__Goals__
#1 According to the forum thread, on which TWiki setup was the last patch tested first?
#2 Copy out the passage of the forum thread starting with "I've test the" and going on through "don't loss chars.".
━━━ Given text
I've test the last patch in my TWiki 4.2 (Chinese, UTF-8). It works partly.

The Chinese chars appear as what they should be. But some of them disappear (the last 3 Chinese words). ;-( If I press the "Edit TWiki markup" button in TMCE, then some more chars (the last 4 Chinese words) disappear. If I press the "Edit HTML source" instead, then I don't loss chars.

BxZhTW.jpg

  • Upper Left - original text; Upper Middle : TMCE edit;
    • Upper Right : Edit TWiki markup
    • Lower - Edit HTML source
  • See also: Item5314

-- TWiki:Main.ThYang - 02 Feb 2008

I've tried all 3 patches listed above. They all have the same problem in losing chars.

-- TWiki:Main.ThYang - 02 Feb 2008

The lost char problem is specific to firefox prior to version 2.0.0.12. The patch works fine for IE7 and firefox version 2.0.0.12.

-- TWiki:Main.ThYang - 04 Mar 2008

This does not work for me on OSX Firefox 2.0.0.12 or Win32 Firefox 2.0.0.12

-- TWiki:Main.TimothyChen - 04 Mar 2008

It would be really nice if someone using Latin chars could reproduce these problems. See Item5314.
━━━━━━
━━━ Information shown
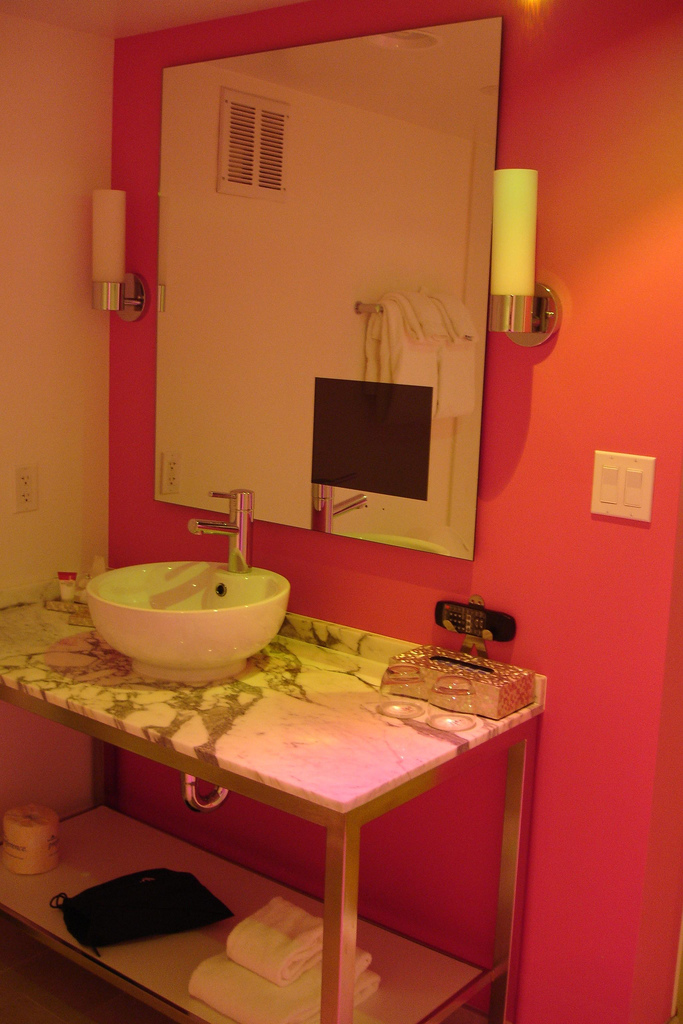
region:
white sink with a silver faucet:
━━━━━━
__Task-by-task results__
#1 TWiki 4.2 (Chinese, UTF-8).

#2
I've test the last patch in my TWiki 4.2 (Chinese, UTF-8). It works partly.

The Chinese chars appear as what they should be. But some of them disappear (the last 3 Chinese words). ;-( If I press the "Edit TWiki markup" button in TMCE, then some more chars (the last 4 Chinese words) disappear. If I press the "Edit HTML source" instead, then I don't loss chars.